Excerpted passage START

The Shire of Lowan was a local government area in the Wimmera region of western Victoria, Australia. The shire covered an area of 2861 km2, and existed from 1875 until 1995.

==History==

Lowan was originally part of the Shire of Wimmera, which was incorporated in 1862. On 31 December 1875, Lowan became a shire in its own right. Several parts of the shire split away in its first 20 years;

- the Shire of Dimboola severed from Lowan and incorporated on 2 April 1885;
- the West Riding was severed to form the Shire of Lawloit (Kaniva) on 29 May 1891;
- the South Riding was severed to form the Shire of Kowree on 29 May 1894.

Like many western shires, it lost a remote section to its north, when the Shire of Walpeup was created on 1 November 1911.

On 20 January 1995, the Shire of Lowan was abolished, and along with the Shire of Dimboola, was merged into the newly created Shire of Hindmarsh.

==Wards==

The Shire of Lowan was divided into four ridings on 31 May 1901, each of which elected three councillors:
- East Riding
- West Riding
- South Riding
- Southwest Riding

==Towns and localities==

- Baker
- Balrootan North
- Boyeo
- Broughton
- Kinimakatka
- Netherby
- Nhill*
- Propodollah
- Tarraginnie
- Waggon Flat
- Winiam
- Yannac

- Council seat.

==Population==

| Year | Population |
|---|---|
| 1954 | 3,999 |
| 1958 | 4,130* |
| 1961 | 3,872 |
| 1966 | 3,822 |
| 1971 | 3,489 |
| 1976 | 3,510 |
| 1981 | 3,350* |
| 1986 | 3,220* |
| 1991 | 2,990 |

- Estimates in 1958, 1983 and 1988 Victorian Year Books.

Excerpted passage END

→ **Your assignment**:
Copy the entire passage on the Shire of Lowan word for word.

Data to examine START

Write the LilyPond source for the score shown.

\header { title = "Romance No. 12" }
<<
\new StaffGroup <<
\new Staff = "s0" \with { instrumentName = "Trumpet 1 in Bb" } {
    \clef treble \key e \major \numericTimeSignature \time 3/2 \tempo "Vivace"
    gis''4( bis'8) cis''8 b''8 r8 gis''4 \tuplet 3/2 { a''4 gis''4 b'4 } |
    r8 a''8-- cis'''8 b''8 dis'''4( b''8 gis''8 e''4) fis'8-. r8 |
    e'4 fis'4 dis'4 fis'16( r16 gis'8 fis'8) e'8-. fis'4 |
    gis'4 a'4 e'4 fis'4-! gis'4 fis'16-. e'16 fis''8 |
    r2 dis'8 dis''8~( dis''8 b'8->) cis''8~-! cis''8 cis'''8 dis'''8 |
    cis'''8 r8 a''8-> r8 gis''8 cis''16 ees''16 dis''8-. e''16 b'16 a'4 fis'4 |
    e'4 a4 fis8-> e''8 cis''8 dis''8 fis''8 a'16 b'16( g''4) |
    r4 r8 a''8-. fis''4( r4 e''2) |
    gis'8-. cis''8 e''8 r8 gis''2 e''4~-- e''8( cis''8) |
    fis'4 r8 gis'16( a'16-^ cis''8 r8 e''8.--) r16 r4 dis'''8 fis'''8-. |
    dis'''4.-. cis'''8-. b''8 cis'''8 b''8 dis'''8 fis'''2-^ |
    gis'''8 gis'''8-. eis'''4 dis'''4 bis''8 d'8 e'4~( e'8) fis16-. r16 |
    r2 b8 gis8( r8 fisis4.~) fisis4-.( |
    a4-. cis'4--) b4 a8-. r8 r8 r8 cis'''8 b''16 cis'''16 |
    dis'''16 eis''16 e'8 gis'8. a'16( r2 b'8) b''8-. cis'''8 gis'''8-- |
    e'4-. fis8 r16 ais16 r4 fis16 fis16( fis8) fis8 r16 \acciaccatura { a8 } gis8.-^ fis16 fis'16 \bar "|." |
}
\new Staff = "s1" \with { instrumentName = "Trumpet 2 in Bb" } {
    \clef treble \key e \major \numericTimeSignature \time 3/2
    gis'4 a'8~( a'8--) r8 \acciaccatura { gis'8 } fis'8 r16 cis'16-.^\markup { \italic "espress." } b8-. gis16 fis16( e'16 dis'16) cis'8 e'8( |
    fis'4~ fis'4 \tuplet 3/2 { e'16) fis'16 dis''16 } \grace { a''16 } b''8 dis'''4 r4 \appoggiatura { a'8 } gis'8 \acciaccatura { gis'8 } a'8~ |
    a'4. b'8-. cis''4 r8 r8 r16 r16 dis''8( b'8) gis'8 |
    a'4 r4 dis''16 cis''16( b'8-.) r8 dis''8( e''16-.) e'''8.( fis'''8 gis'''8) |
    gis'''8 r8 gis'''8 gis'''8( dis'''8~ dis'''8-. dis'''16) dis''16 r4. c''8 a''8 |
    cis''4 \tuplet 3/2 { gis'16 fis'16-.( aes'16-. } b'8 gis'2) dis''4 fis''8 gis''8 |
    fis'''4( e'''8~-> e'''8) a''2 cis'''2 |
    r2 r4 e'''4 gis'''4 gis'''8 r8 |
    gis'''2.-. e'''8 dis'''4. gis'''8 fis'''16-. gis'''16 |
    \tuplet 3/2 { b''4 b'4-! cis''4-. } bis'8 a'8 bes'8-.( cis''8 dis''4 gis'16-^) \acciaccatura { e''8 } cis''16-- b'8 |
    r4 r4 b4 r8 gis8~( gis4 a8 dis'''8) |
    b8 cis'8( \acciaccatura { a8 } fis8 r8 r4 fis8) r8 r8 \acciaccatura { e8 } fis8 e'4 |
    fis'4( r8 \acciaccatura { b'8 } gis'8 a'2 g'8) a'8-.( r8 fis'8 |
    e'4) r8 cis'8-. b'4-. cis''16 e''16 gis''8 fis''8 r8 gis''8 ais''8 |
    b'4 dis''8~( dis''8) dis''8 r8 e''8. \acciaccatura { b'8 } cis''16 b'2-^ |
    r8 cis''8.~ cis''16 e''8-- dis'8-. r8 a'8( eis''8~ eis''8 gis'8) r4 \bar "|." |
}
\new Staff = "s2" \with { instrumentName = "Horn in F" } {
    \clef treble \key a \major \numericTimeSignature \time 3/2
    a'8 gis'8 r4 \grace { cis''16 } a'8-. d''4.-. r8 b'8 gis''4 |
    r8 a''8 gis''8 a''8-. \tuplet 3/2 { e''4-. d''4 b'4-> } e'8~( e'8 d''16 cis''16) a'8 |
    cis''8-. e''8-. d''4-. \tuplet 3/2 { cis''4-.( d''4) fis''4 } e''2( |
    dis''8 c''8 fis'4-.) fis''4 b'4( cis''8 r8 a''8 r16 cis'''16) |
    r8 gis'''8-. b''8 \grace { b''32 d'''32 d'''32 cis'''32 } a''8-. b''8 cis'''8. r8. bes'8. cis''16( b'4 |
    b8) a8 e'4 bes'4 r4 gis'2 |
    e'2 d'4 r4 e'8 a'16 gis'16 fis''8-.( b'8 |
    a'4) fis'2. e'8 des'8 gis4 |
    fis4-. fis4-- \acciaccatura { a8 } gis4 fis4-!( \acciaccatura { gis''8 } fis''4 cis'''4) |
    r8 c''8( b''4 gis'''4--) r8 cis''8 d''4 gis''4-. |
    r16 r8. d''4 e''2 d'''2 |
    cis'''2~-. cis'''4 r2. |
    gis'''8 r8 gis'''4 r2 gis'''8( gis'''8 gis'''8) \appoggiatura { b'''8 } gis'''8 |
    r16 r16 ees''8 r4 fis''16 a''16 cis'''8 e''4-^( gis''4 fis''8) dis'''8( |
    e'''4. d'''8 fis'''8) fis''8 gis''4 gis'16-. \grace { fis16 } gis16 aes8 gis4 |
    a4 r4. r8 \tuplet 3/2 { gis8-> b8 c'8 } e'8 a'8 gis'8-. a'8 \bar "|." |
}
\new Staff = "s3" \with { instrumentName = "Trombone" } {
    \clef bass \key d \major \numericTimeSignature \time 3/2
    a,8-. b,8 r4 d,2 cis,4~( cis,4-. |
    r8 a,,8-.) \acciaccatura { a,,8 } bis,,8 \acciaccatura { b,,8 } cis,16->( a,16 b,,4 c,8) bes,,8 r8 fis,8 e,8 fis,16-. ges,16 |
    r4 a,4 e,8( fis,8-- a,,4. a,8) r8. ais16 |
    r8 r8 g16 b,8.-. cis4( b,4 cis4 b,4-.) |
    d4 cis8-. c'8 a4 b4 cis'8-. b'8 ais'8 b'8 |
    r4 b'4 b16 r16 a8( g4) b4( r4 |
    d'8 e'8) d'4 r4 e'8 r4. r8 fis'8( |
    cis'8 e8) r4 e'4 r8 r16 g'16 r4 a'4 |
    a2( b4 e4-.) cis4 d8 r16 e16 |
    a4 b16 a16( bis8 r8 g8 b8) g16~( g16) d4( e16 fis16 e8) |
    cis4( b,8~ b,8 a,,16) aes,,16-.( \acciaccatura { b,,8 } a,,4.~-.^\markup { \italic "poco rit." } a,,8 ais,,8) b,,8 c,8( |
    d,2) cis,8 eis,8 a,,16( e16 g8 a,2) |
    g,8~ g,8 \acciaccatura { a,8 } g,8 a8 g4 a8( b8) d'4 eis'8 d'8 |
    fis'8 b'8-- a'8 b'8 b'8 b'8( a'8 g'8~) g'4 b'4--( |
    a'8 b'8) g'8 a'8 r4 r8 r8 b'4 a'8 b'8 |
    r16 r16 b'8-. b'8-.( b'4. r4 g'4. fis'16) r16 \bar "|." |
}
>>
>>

Data to examine END

→ **Result for this task**:
The Shire of Lowan was a local government area in the Wimmera region of western Victoria, Australia. The shire covered an area of 2861 km2, and existed from 1875 until 1995.

==History==

Lowan was originally part of the Shire of Wimmera, which was incorporated in 1862. On 31 December 1875, Lowan became a shire in its own right. Several parts of the shire split away in its first 20 years;

- the Shire of Dimboola severed from Lowan and incorporated on 2 April 1885;
- the West Riding was severed to form the Shire of Lawloit (Kaniva) on 29 May 1891;
- the South Riding was severed to form the Shire of Kowree on 29 May 1894.

Like many western shires, it lost a remote section to its north, when the Shire of Walpeup was created on 1 November 1911.

On 20 January 1995, the Shire of Lowan was abolished, and along with the Shire of Dimboola, was merged into the newly created Shire of Hindmarsh.

==Wards==

The Shire of Lowan was divided into four ridings on 31 May 1901, each of which elected three councillors:
- East Riding
- West Riding
- South Riding
- Southwest Riding

==Towns and localities==

- Baker
- Balrootan North
- Boyeo
- Broughton
- Kinimakatka
- Netherby
- Nhill*
- Propodollah
- Tarraginnie
- Waggon Flat
- Winiam
- Yannac

- Council seat.

==Population==

| Year | Population |
|---|---|
| 1954 | 3,999 |
| 1958 | 4,130* |
| 1961 | 3,872 |
| 1966 | 3,822 |
| 1971 | 3,489 |
| 1976 | 3,510 |
| 1981 | 3,350* |
| 1986 | 3,220* |
| 1991 | 2,990 |

- Estimates in 1958, 1983 and 1988 Victorian Year Books.